The reforms to SSP introduce both greater inclusivity and complexity for casual workers. Casual workers have previously experienced an uncertain position within the SSP framework as many of these workers fell outside SSP eligibility due to the earnings threshold. With this restriction now removed, many casual workers will now qualify for SSP, regardless of their weekly earnings. However, determining entitlement for SSP raises challenges where working hours are irregular.
The critical issue concerns the identification of ‘qualifying days’. A qualifying day is defined as the day on which the worker would ordinarily be expected to work. As the three-day waiting period has been removed, this means casual workers could now qualify for SSP from their first day of absence. In the absence of clarity surrounding regular working hours, as is usually the case for casual workers, the default statutory position applies with the hierarchy being as follows:
- Days agreed between employer and employee;
- In the absence of agreement, Wednesday only;
- In limited circumstances, all days except those when no work is performed
If an employer and a casual worker have never formally agreed qualifying days, and the worker is absent due to sickness (claiming SSP), the outcomes may vary significantly. It could potentially result in an underpayment or an unnecessary cost on the employer. Employers should therefore prioritise clear contractual terms concerning qualifying days for casual workers and maintain accurate records as these can be used as supporting evidence.
Reforms to Paternity Leave and Unpaid Parental Leave
Prior to 6 April 2026, to be eligible for statutory paternity leave, an employee was required to have a minimum of 26 weeks’ continuous service by the relevant qualifying week. The relevant qualifying week is the 15th week before the expected week of childbirth. Unpaid parental leave historically required one year of service to be eligible for it. These requirements created barriers for employees commencing employment close to the birth or adoption of a child.

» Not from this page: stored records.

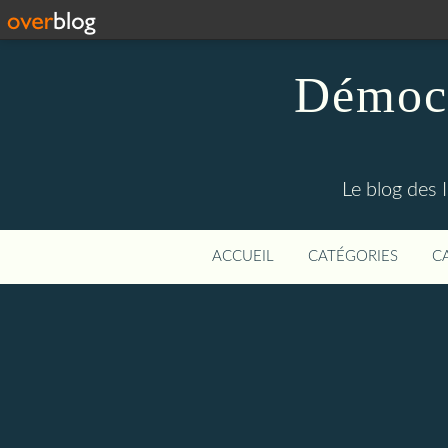
Démocr
Le blog des 
ACCUEIL
CATÉGORIES
C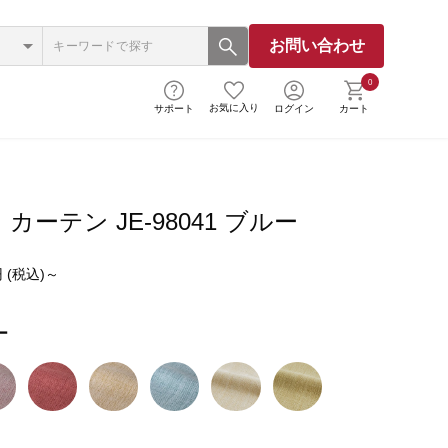
お問い合わせ
0
お気に入り
サポート
ログイン
カート
カーテン JE-98041 ブルー
 (税込)～
ー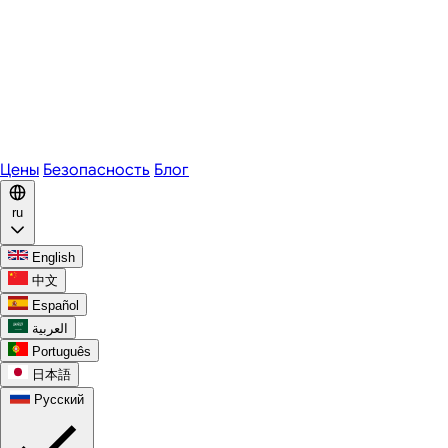
Zoom
Microsoft Teams
Webex
Telegram
WhatsApp
Discord
Цены
Безопасность
Блог
ru
English
中文
Español
العربية
Português
日本語
Русский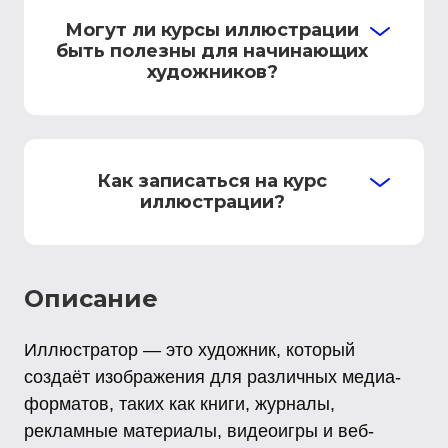
Могут ли курсы иллюстрации
быть полезны для начинающих
художников?
Как записаться на курс
иллюстрации?
Описание
Иллюстратор — это художник, который
создаёт изображения для различных медиа-
форматов, таких как книги, журналы,
рекламные материалы, видеоигры и веб-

From 6 April 2026, both paternity leave and unpaid parental leave have become “day-one” rights. Employees are now eligible from the very start of their employment, removing the previous service requirements.
Bereaved partner’s paternity leave has also become a “day-one” right from 6 April 2026. It allows an eligible employee to take up to 52 weeks’ leave to look after a child where the mother, or primary adopter, or intended parent having a baby through surrogacy, dies within the first year of the child’s birth, or placement for adoption.
Transitional Rules
If the expected birth date or adoption date is between 5 April 2026 and 25 July 2026, a transitional notice period applies. In this case, employees can provide notice for paternity or adoption leave 28 days prior to the start date. From 26 July onwards, standard notice rules apply (15 weeks before the week that the baby is expected).
Practical Implications for Employers
The effect of these reforms is to bring forward the point at which statutory rights and employer liabilities arise. This shift requires a proactive response from employers. The following are examples of proactive steps that employers should take.
Policy Review and Updating
Employers should take time to review paternity leave and unpaid parental leave policies to remove the previous service requirements. It should also be ensured that these policies reflect the new day one entitlement for both types of leave. Sickness absence policies will need to be updated to reflect first-day SSP entitlement.
Contractual Clarity
Particular attention should be given to contracts for casual workers, ensuring that qualifying days for SSP are clearly defined to avoid ambiguity and potential claims.
Conclusion
The 2026 reforms to SSP and parental leave entitlement represent a substantive shift, expanding employee protections whilst increasing employer obligations.
For employers, especially small to medium organisations, the key to effective adaption of these reforms is to review policies as early as possible and make sure employee contracts are drafted clearly, leaving no room for ambiguity. Failure to address these areas may result in increased costs and exposure to claims.